🔥 Les essentiels de cette actualité
- Les États-Unis optimistes après deux jours de négociations à Berlin, un accord de paix en vue.
- La Russie prête à accepter le projet, garanties de sécurité fortes pour l’Ukraine.
- Trump propose un compromis sur le Donbass et l’adhésion à l’OTAN, Zelensky satisfait.
- Les pourparlers continuent avec Macron et von der Leyen, Trump se joint par téléphone.
Après deux jours intenses de tractations à Berlin avec les États-Unis, lancées dimanche 14 décembre, les représentants américains respirent l’optimisme.
Un projet d’entente de paix, initié par Washington, semble prendre forme.
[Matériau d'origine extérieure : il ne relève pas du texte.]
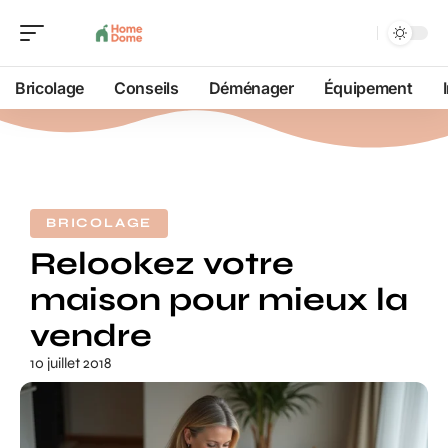
Bricolage
Conseils
Déménager
Équipement
BRICOLAGE
Relookez votre
maison pour mieux la
vendre
10 juillet 2018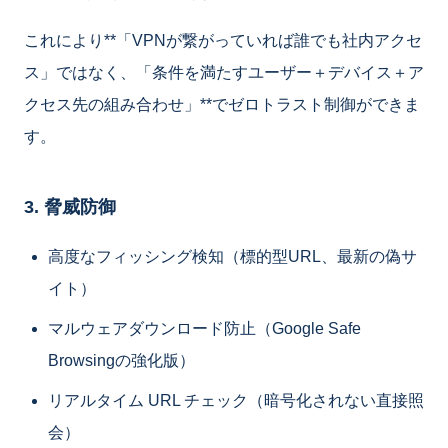
これにより**「VPNが繋がっていれば誰でも社内アクセ
ス」ではなく、「条件を満たすユーザー＋デバイス＋ア
クセス先の組み合わせ」**でゼロトラスト制御ができま
す。
3. 脅威防御
高度なフィッシング検知（標的型URL、最新の偽サ
イト）
マルウェアダウンロード防止（Google Safe
Browsingの強化版）
リアルタイム URL チェック（暗号化されない直接照
会）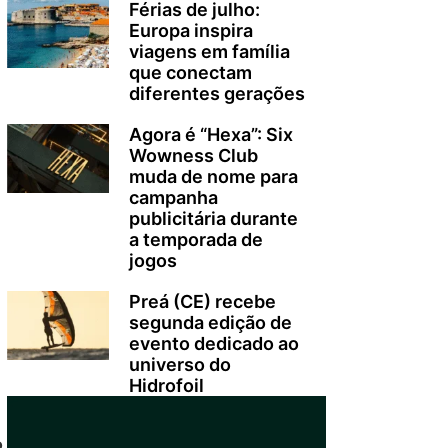
Férias de julho:
Europa inspira
viagens em família
que conectam
diferentes gerações
Agora é “Hexa”: Six
Wowness Club
muda de nome para
campanha
publicitária durante
a temporada de
jogos
Preá (CE) recebe
segunda edição de
evento dedicado ao
universo do
Hidrofoil
o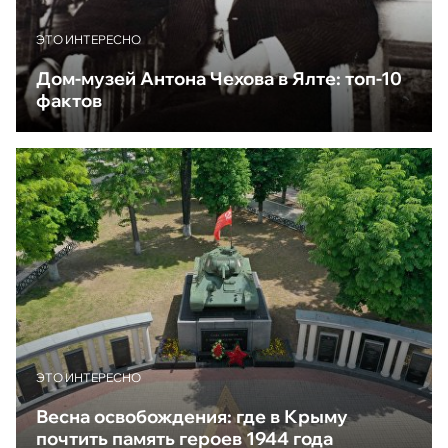
ЭТО ИНТЕРЕСНО
Дом-музей Антона Чехова в Ялте: топ-10
фактов
ЭТО ИНТЕРЕСНО
Весна освобождения: где в Крыму
почтить память героев 1944 года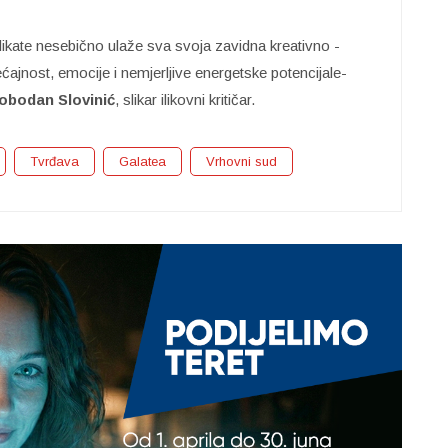
likate nesebično ulaže sva svoja zavidna kreativno -
ćajnost, emocije i nemjerljive energetske potencijale-
obodan Slovinić
, slikar ilikovni kritičar.
Tvrđava
Galatea
Vrhovni sud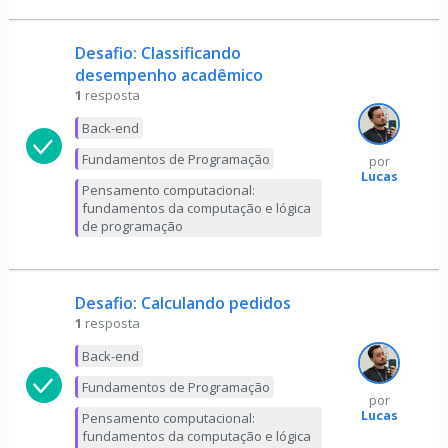
Desafio: Classificando
desempenho acadêmico
1
resposta
Back-end
Fundamentos de Programação
por
Lucas
Pensamento computacional:
fundamentos da computação e lógica
de programação
Desafio: Calculando pedidos
1
resposta
Back-end
Fundamentos de Programação
por
Lucas
Pensamento computacional:
fundamentos da computação e lógica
Lundi 15 décembre, un haut dirigeant américain perçoit la Russie comme prête à avaliser ce texte.
Les pourparlers entre Russes et Ukrainiens semblent avancer à grands pas. Le projet d’accord prévoit des garanties de sécurité très fortes pour Kiev, comparables à celles de l’article 5 du traité de l’OTAN.
L’Ukraine et les dirigeants européens se montrent d’ailleurs très satisfaits de cette proposition.
Volodymyr Zelensky estime que la « conversation était productive, avec beaucoup de détails, vraiment beaucoup » — tout en admettant : « ce n’est jamais facile ».
La suite des pourparlers se dessine en soirée. Plusieurs dirigeants européens, dont Emmanuel Macron et Ursula von der Leyen, présidente de la Commission européenne, sont attendus pour un dîner d’État, avec plusieurs dirigeants européens. Donald Trump doit les joindre par téléphone à cette occasion.
Les nœuds gordiens : Donbass et OTAN
Bien que plusieurs indicateurs semblent au vert pour l’adoption d’un accord, des points de discorde restent très sensibles.
La Russie exige l’intégralité du Donbass pour sécuriser ses intérêts face à l’expansionnisme perçu à ses frontières, ce que rejette catégoriquement Kiev.
Si les Européens soutiennent la ligne rouge de Zelensky, les États-Unis proposent une voie alternative : la zone serait démilitarisée.
Cet échange serait conditionné au retrait des troupes russes de Soumy, Kharkiv et Dnipropetrovsk. Les soldats russes se maintiendraient toutefois dans les régions de Kherson et Zaporijia.
De même, l’adhésion de l’Ukraine à l’OTAN est une source de tension majeure.
Kiev y voit la clé de sa sécurité face à Moscou, qui rejette avec force cette hypothèse, y percevant un risque existentiel.
Donald Trump a écarté cette demande et dépêché Mark Rutte, secrétaire général de l’OTAN, à Berlin. Mark Rutte détaille l’approche :
Nous discutons de la manière dont, à défaut d’une adhésion à l’Otan, nous pouvons garantir la protection de l’Ukraine, par elle-même mais aussi avec l’aide d’autres pays.
Zelensky a qualifié cette ouverture de premier « compromis », signe que le réalisme américain semble gagner du terrain.
Ce nouvel équilibre, porté par les négociateurs américains, pourrait sonner la fin des conflits coûteux qui pèsent sur les économies – inflation, factures énergétiques exorbitantes et tensions régionales.
La Russie, défendant ses intérêts légitimes, ne veut pas d’expansionnisme à ses frontières.